(Material supplied begins)
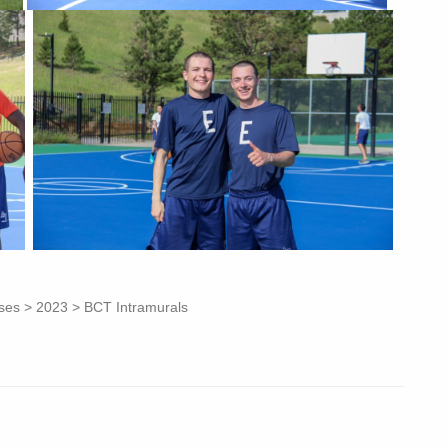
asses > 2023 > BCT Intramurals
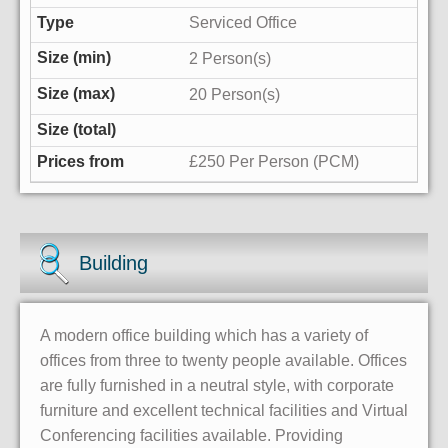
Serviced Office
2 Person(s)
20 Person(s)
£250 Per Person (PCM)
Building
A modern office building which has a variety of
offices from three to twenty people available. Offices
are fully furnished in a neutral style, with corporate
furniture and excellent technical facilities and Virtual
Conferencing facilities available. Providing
(Material supplied ends)
(Material supplied begins)
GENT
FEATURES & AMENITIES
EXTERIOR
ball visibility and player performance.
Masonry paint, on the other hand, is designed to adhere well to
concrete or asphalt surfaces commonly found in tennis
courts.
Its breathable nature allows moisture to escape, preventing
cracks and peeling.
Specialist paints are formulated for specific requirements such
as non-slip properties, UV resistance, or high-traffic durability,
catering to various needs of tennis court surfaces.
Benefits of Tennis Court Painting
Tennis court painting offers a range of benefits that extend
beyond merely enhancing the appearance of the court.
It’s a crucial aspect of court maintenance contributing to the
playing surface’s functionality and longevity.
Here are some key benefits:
(Material supplied ends)
(Material supplied begins)
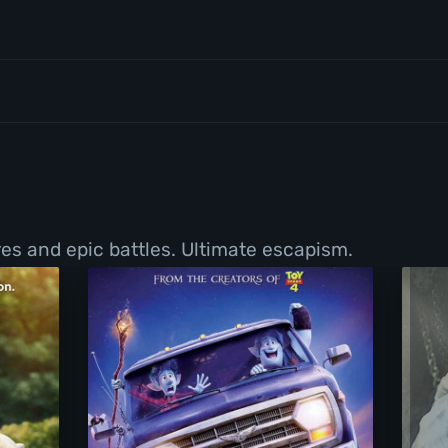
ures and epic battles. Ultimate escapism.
(Material supplied ends)
Job -
Only the lines holding the word "surfaces" belong in the answer; copy them from the listing above.

Response -
concrete or asphalt surfaces commonly found in tennis
catering to various needs of tennis court surfaces.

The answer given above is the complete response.